The subsequent few weeks for Jet 2.0
Despite these past problems, this month will probably be probably the most difficult for the JKC because it faces multiple payment deadlines and the expiry date of its AOC. Back in January 2023, the National Company Law Tribunal (NCLT) approved the transfer of ownership to the consortium and set a six-month deadline from November 16, 2022, for JKC to clear its dues.
Photo: Nutkamol komolvanich | Shutterstock
That deadline is tomorrow, May 15. Based on CNBC-TV18, the brand new owners of Jet Airways have approached India’s bankruptcy court again, this time in search of an extension on the deadline. The JKC wants the court to exclude the period from November 16 to April 13 from the unique 180-day span.
In its application, the consortium has blamed this delay on its creditors, saying they took the initial 148 days to share checking account details of the airline. Without the needed details, the transfer of funds couldn’t happen and now that they’ve it, a month will not be nearly enough time to finish the strategy of transferring the primary tranche of the payment.
To compensate for the delay, the consortium is asking for an extension of the 148 days that the banks took. The JKC has blamed the banks for similar payment delays before as well. It got an identical exclusion period approved by the NCLT before, which ultimately resulted in the brand new May 15 deadline.
Rough seas ahead
After CEO-designate Sanjiv Kapoor’s departure, Jet Airways is left with virtually no top-level management. Many industry experts also suggest JKC missed a wonderful window of opportunity to relaunch operations. Akasa Air took off at an incredible time to enter the Indian aviation scene. There have been many airframes up for grabs out there, due to the West’s sanctions on Russia. Along with aircraft, pilot and cabin crew availability was also significantly higher.

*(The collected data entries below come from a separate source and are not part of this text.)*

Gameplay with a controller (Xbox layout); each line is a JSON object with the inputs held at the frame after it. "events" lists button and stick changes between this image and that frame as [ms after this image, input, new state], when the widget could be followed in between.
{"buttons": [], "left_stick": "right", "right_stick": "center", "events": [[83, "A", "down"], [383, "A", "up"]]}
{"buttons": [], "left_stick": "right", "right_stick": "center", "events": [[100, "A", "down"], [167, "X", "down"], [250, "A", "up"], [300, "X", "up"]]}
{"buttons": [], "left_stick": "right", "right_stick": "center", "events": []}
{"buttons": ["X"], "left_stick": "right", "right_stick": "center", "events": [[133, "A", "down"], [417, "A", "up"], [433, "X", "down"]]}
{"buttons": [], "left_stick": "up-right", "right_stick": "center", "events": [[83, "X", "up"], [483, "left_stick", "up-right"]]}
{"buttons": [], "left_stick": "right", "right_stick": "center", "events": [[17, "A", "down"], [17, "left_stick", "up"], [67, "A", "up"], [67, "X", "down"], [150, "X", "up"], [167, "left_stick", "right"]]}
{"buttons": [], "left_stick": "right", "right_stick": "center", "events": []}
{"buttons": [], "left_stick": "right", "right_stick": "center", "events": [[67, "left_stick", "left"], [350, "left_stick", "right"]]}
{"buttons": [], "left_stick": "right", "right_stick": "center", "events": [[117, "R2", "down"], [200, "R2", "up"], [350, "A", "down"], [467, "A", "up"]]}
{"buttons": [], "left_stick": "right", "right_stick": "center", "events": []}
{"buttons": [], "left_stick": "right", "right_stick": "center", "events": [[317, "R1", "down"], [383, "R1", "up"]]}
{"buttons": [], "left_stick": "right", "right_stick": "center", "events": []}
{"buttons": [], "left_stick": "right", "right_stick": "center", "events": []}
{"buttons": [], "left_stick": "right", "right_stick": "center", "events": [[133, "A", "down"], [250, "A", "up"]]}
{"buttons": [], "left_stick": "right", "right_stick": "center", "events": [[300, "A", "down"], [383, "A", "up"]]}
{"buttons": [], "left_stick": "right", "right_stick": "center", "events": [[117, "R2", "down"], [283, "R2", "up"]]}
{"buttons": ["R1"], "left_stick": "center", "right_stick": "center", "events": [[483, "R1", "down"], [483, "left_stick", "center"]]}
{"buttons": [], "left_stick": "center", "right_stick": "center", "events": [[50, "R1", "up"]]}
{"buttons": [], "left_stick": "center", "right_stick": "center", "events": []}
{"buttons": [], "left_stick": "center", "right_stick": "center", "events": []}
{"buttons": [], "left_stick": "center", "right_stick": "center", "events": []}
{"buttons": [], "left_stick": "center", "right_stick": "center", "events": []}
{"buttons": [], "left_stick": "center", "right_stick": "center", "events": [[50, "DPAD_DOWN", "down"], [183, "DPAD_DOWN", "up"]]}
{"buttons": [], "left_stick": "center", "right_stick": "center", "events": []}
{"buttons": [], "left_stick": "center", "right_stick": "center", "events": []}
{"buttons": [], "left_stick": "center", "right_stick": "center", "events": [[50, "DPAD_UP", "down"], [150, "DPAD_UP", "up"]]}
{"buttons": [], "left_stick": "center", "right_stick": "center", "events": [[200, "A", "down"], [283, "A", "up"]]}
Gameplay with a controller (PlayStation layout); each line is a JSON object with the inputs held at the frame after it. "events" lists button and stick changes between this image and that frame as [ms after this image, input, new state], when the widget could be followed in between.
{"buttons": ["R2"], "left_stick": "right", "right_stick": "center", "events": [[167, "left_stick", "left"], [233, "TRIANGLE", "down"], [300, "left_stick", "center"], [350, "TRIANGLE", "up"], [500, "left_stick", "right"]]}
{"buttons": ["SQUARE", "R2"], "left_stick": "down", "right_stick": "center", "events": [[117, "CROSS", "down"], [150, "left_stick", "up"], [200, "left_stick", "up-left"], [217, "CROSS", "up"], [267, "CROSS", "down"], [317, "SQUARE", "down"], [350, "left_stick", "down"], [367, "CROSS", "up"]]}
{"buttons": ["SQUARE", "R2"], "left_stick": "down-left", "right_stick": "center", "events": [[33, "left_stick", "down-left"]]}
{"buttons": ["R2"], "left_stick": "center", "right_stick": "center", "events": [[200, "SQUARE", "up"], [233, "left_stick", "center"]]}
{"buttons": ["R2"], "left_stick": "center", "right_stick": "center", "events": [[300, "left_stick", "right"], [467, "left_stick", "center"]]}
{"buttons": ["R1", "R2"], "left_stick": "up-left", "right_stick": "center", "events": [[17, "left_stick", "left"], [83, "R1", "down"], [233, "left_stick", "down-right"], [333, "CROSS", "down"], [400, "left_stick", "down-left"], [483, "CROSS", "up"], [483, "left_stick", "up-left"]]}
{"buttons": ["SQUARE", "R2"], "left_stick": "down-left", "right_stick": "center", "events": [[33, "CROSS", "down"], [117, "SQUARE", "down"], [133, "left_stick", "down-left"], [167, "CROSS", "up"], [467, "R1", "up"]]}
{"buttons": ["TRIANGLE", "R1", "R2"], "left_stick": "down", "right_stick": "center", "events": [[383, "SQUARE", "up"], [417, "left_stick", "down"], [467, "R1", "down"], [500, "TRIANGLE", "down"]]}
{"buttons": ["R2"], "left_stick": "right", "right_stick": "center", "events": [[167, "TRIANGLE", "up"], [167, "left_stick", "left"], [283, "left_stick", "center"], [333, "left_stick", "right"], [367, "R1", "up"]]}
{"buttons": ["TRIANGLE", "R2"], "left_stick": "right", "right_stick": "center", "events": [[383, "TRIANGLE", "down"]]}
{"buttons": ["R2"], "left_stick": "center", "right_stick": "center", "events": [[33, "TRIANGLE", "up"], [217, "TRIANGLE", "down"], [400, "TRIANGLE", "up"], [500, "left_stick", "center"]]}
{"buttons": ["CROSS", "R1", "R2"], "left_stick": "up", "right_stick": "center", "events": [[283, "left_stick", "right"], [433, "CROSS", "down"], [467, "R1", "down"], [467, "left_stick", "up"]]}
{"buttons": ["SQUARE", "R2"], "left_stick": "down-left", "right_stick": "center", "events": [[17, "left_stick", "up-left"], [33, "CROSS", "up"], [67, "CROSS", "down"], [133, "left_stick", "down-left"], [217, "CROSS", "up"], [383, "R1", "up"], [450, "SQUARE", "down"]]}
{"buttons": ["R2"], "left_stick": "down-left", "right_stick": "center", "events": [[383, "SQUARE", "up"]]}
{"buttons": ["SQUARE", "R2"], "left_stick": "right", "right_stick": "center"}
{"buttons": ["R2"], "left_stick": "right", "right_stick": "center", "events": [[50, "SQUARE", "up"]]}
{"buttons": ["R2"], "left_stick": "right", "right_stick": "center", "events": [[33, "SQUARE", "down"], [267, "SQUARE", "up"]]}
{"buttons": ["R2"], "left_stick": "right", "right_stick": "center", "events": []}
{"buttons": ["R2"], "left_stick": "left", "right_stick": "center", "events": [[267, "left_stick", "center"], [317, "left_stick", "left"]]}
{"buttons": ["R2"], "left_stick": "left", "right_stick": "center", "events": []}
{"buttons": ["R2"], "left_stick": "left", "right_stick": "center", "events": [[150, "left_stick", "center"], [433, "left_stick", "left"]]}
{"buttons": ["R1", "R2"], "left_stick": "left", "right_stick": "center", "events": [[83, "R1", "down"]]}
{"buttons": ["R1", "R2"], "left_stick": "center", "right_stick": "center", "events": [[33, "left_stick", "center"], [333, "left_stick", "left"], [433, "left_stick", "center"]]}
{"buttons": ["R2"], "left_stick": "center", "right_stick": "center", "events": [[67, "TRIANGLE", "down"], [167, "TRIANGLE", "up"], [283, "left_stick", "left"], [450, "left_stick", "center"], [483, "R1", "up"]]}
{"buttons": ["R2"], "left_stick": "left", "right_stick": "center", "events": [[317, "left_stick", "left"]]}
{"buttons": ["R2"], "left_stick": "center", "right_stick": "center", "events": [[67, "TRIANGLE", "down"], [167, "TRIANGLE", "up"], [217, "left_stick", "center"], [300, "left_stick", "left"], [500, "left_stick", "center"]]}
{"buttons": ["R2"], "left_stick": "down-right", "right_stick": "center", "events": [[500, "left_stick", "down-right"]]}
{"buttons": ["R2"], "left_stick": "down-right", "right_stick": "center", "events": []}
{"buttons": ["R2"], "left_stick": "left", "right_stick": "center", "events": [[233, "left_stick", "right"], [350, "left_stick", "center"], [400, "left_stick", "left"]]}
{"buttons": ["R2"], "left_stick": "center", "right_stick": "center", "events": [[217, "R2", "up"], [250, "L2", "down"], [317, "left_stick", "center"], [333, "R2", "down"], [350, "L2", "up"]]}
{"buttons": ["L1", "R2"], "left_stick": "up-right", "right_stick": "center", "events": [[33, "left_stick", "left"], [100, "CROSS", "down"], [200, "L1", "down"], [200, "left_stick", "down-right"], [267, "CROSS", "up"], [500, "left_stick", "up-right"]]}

Photo: Yatrik Sheth | Shutterstock
Fast-forwarding to now, rather a lot has modified. Indian airlines are grappling for skilled pilots and cabin crew, while all planes built for Russian airlines have been claimed by others. It’ll even be difficult for Jet 2.0 to get lucrative slots at major Indian airports.
However the JKC has larger problems before even having to take into consideration relaunching. Probably the most pressing of which, is to secure ownership of the airline by paying the primary tranche of payments. It stays to be seen if the bankruptcy court will grant the consortium’s request for an extension again.
What do you make of the most recent developments in Jet Airways? Tell us your thoughts within the comments.